To hear Warner Music Group CEO/chairman Edgar Bronfman Jr. speak during the company's fiscal fourth quarter earnings call on Wednesday, you'd think that 2011 will be the year of the new music model. Two company names stood out during the call: Spotify and Google.

Even though digital growth for its full year was just 6%, Bronfman said WMG can "accelerate the rate of digital growth" through "well crafted business models that cater to consumer demand and fairly compensate content owners." Because WMG is focused on maintaining its margins, he said, "the moment we start to see lower headwinds or a little breeze at our back, our margins and our business should expand very, very quickly." Bronfman doesn't know exactly what quarter that momentum will arrive, but he sees "increasing signs that it's coming."

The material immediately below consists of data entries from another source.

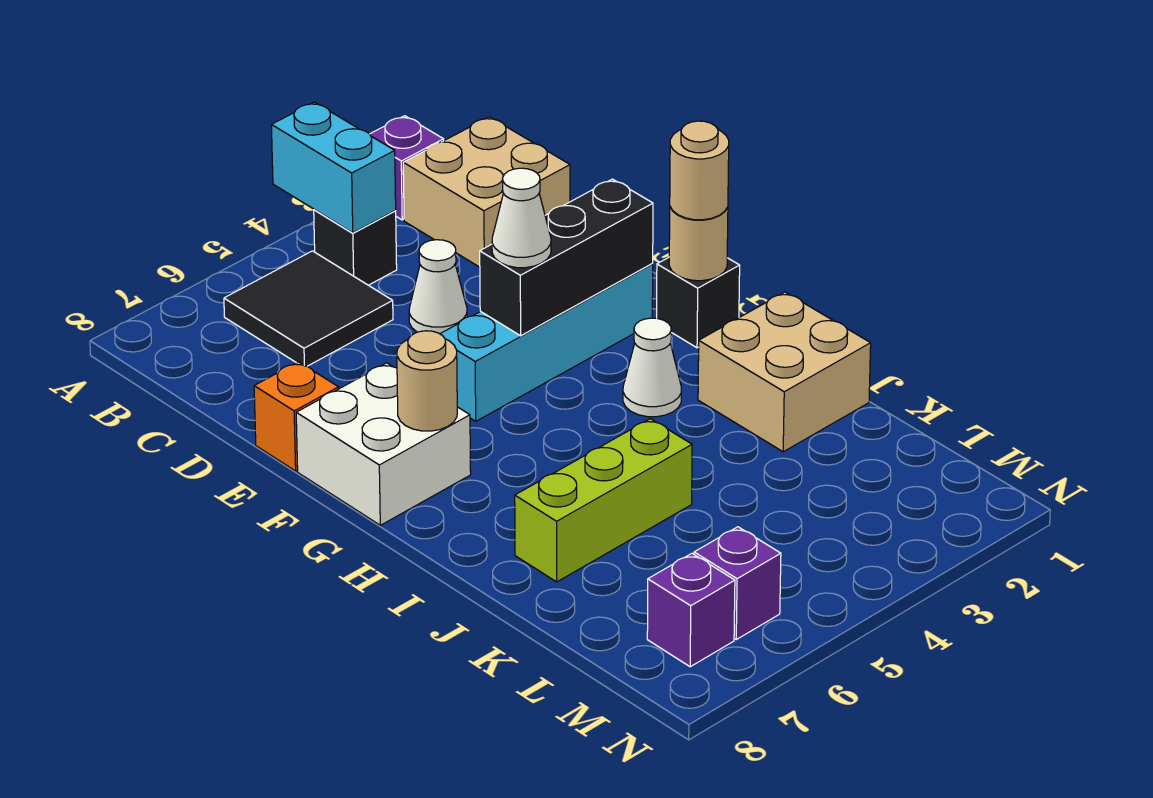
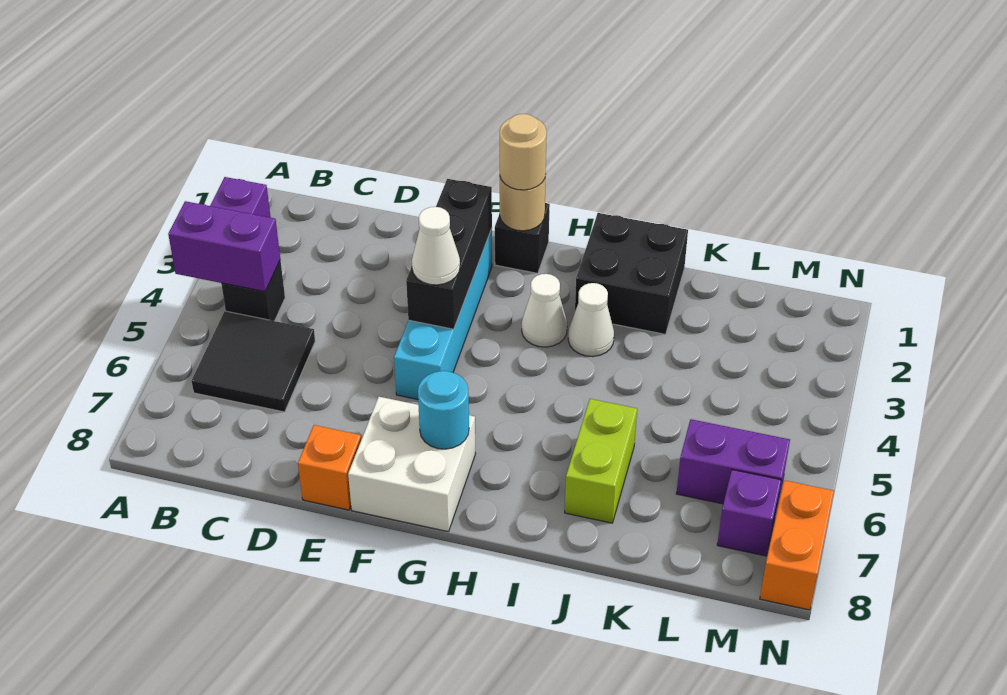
cyan 1x2 brick [271,102,396,233] -> purple 1x2 brick [168,201,280,292]
tan 2x2 brick [403,117,570,267] -> none
white 1x1 cone [409,240,467,334] -> white 1x1 cone moved to [568,283,614,357]
tan 1x1 round brick [397,331,457,431] -> cyan 1x1 round brick [418,371,469,449]
tan 2x2 brick [698,292,871,452] -> black 2x2 brick [575,213,688,334]
lime 1x3 brick [515,419,692,582] -> lime 1x2 brick [565,399,637,523]
purple 1x1 brick [694,527,781,639] -> purple 1x2 brick [676,419,790,510]
none -> orange 1x2 brick [760,480,834,610]

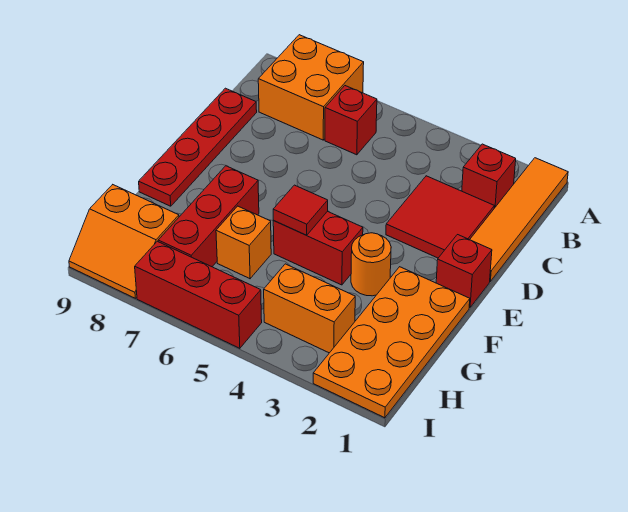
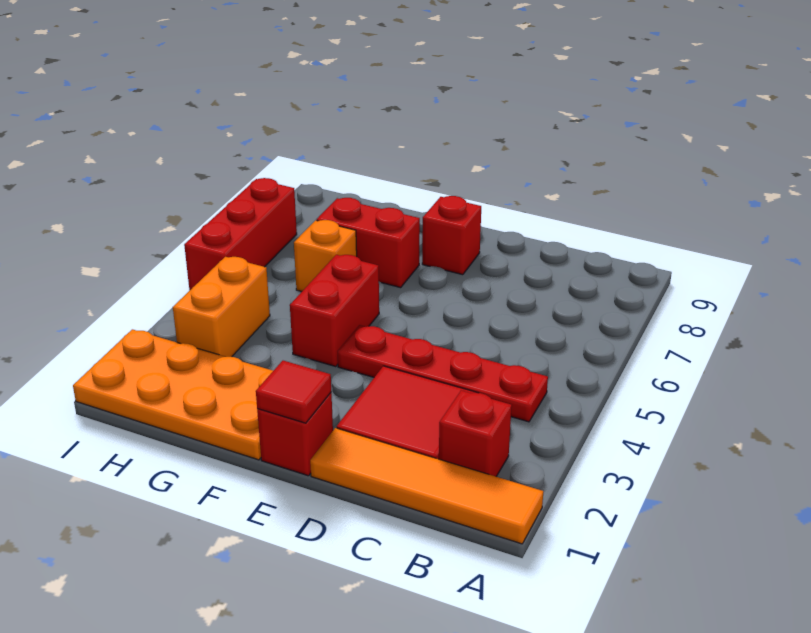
orange 2x2 brick [258,35,364,140] -> none
red 1x1 brick [325,86,377,155] -> red 1x1 brick moved to [422,196,481,275]
red 1x4 plate [139,88,257,206] -> red 1x4 plate moved to [338,325,548,422]
orange 1x1 round brick [351,233,391,296] -> none
red 1x1 tile [273,185,328,235] -> red 1x1 tile moved to [256,361,331,423]
red 1x3 brick [158,166,259,267] -> red 1x2 brick [317,198,420,288]
orange 2x2 slope [69,185,179,298] -> none

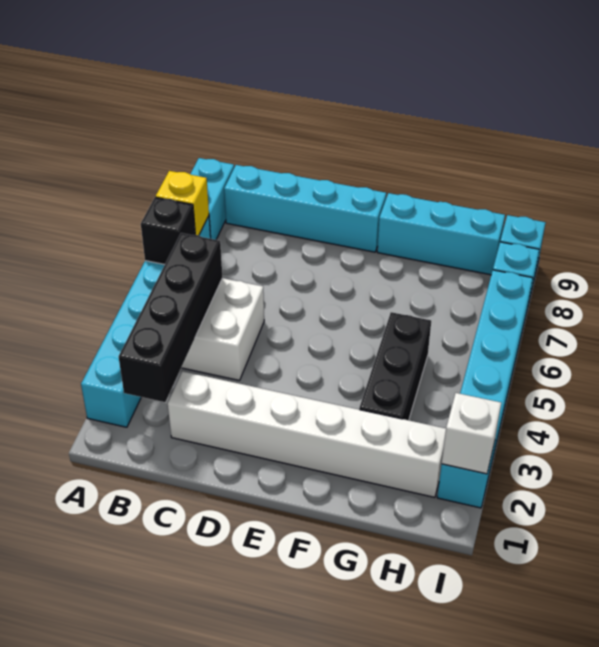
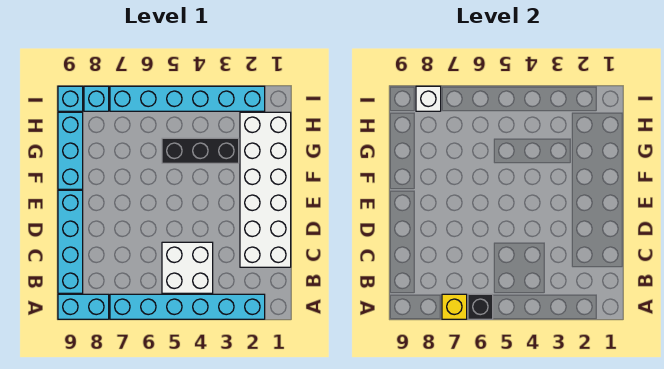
black 1x4 brick [119,233,222,402] -> none
white 1x6 brick [168,371,446,497] -> white 2x6 brick [240,112,291,267]
white 1x1 brick [442,393,501,474] -> white 1x1 brick moved to [416,86,441,111]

So which business models will provide the winds for WMG's sails? Bronfman disclosed that in October the company re-upped with Spotify for Europe. "We're pleased with the new agreement because we've long seen great promise in Spotify." Bronfman says the company "sees a number of opportunities" and pointed to "agreements with a number of other companies that we hope will come on line at least in calendar 2011."

Google could also be a major factor, Bronfman said. "We are very hopeful that significant companies -- Google among them -- will introduce services that would create very significant opportunity both for consumers and for the music industry," he said.

It's notable that Bronfman chose the term "significant companies" to describe the type of services WMG hopes to partner with in the near future. Until now, cloud-based models have lacked involvement from the types of established companies that now appear to be near launching services. Spotify is well funded, but it lacks the immediate potential of a service launched by the likes of Google or Apple. There have been a number of innovative entrants in recent years. To be sure, the failure of cloud-based services to catch on with mainstream consumers is not for a lack of trying. The lack of "significant" companies is likely a reason cloud-based services are not more popular.

So if we examine Bronfman's statements, we are lead to believe companies of the caliber of Spotify, Google and Apple (which was not mentioned by name in this context) will drive the acceleration of major labels' digital revenues. Rhapsody, MOG, Rdio, Thumbplay and others have all launched innovative, cloud-based services, but these are not the "significant companies" that are expected to bring digital growth.
Read further between the lines and you could come to the conclusion that services by these companies are expected to launch in the United States by next year. After all, increased growth in digital revenue would require the active participation of the world's largest music market.

The earnings call started with an overview of the company's transition that turned attention away from a weak financial performance. The company has moved away from the CD and diversified its revenue mix, said Bronfman, in order to return to grow (although growth has not been attained). Digital and non-tradition revenue grew to nearly 40% of total revenues in the quarter. Non-traditional revenue was 13% of total revenue for quarter and 10% for the full year. Non-traditional revenue accounts for sources such as sponsorships, ticketing, artist management, fan clubs and merchandise.

Full-year revenues dropped 7% to $2.98 billion and net loss was $145 million on the year and $46 million for the fiscal fourth quarter (the period ended Sept. 30). For the full year, recorded music revenue dropped 9.2% to $2.46 billion, while music publishing revenue dropped 4.5% to $556 million.

Digital business "holds great promise" and is a "top priority," Bronfman said. Digital accounted for 40% of U.S. recorded music revenue, up from 36% last year. But within recorded music revenue, U.S. digital revenues were up only 2% while international was up 19%.

Additional comments from Bronfman:

-- On Viacom, which hopes to sell its Harmonix video game unit: "Neither 'Rock Band' nor 'Guitar Hero' nor others cause much revenue to accrue at Warner Music," so Viacom being in or out of the music business "is not going to move the needle at Warner Music."

-- On the Beatles' arrival to iTunes: "I would say the Beatles are the most iconic band of all time ... I don't know how impactful after 10 or 12 years of digital business their coming online to iTunes will be. But I think it will be helpful in driving more people to iTunes."

-- On WMG's new sync operations in Europe, which pushes songs for which WMG owns both rights: It has been "enormously effective for us."